[Task item A]
Translate this sentence from the Kurdistan referendum article below into French: "The Kurdish region wants to think in the long-term, but even the short-term looks difficult."
[Task item B]
Pick up the Kurdistan referendum article below right after its final sentence and write the next paragraph.

Why Some Countries See Kurdistan's Battle for Independence as a Threat

Why Some Countries See Kurdistan's Battle for Independence as a Threat

The Kurdish region wants to think in the long-term, but even the short-term looks difficult.

On September 26, the day after the Kurdish independence referendum, some current and former Kurdish politicians and their friends gathered at a restaurant that adjoins the Arabella Grand Hotel in Erbil, the capital of the Kurdistan Regional Government (KRG). Located near the local parliament, the men sat over a long dinner, endless courses of tea and some melon, and discussed the difficulties facing the Kurdish region the day after its historic independence referendum. Turkey was threatening to close the border where most of the Kurdish region’s exports and imports pass through, including hundreds of thousands of barrels of oil a day. Baghdad had ordered the Kurdish region to hand over its two international airports and was threatening to send its army to the disputed area around Kirkuk. Iran expelled Kurdistan24, a local channel and threatened other sanctions.

[Source data]
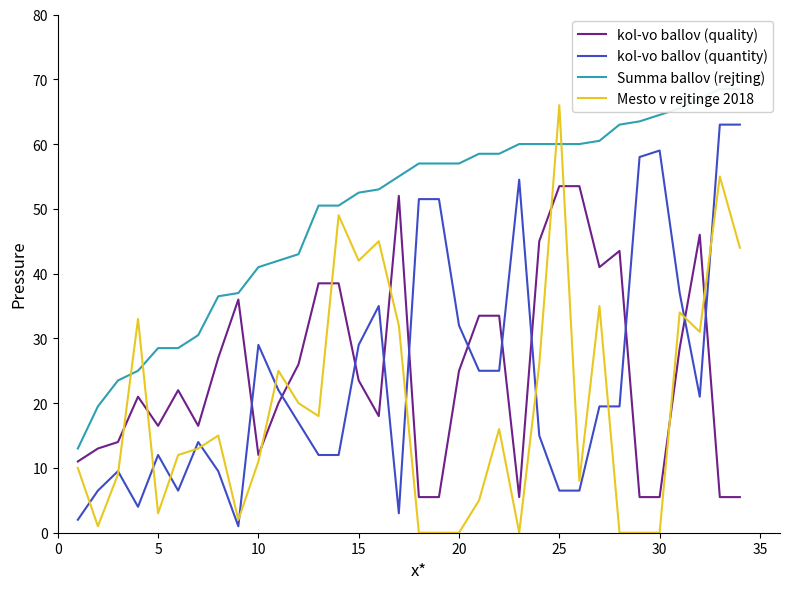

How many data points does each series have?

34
--
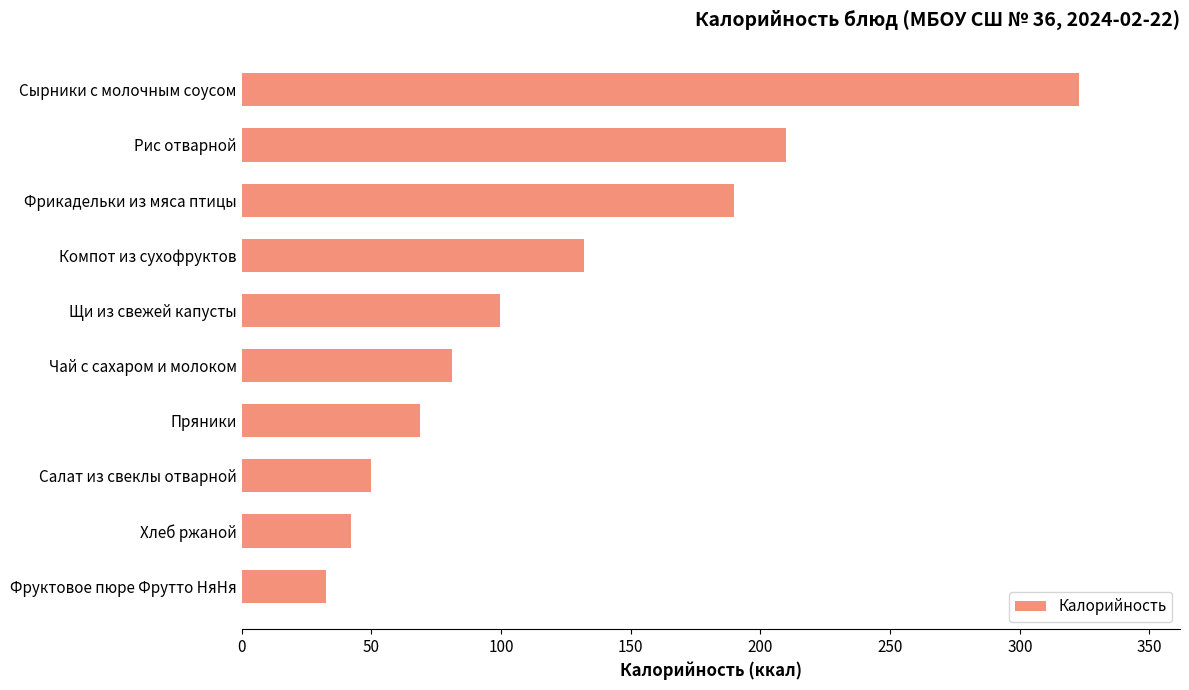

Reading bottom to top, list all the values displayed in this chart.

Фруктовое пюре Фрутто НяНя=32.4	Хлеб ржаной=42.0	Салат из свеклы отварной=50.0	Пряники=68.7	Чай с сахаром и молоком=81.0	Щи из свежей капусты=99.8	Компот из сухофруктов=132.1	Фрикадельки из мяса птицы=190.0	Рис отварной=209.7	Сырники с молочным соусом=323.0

[Expected output A]
La région kurde veut penser à long terme, mais même le court terme s'annonce difficile.

[Expected output B]
We will see,” one man said. This seems to be the most common refrain heard in Erbil among pro-independence supporters. All the major parties in the Kurdish region supported the referendum, a unique degree of unity. With a 72 percent turnout and 93 percent of voters supporting “yes” for independence, many Kurds predict tough times ahead amidst regional opposition to their aspirations. The gathering at the Arabella Grand Hotel symbolized that. The locals discussed whether Saudi Arabia would aid the KRG because of mutual concerns over Iranian influence in Iraq and Syria. They hope that the large number of Kurdish voters for the ruling Justice and Development Party in Turkey would sway Ankara’s initially harsh response. They predict the international community would change its critical stance. Kirkuk oil would have to remain flowing and the United States would encourage Turkey to keep the border open, they predicted. “It doesn’t matter to us to face a year of hardship, in the end we will get what we want. We have land and we suffered genocide in the past. We can survive,” said one man.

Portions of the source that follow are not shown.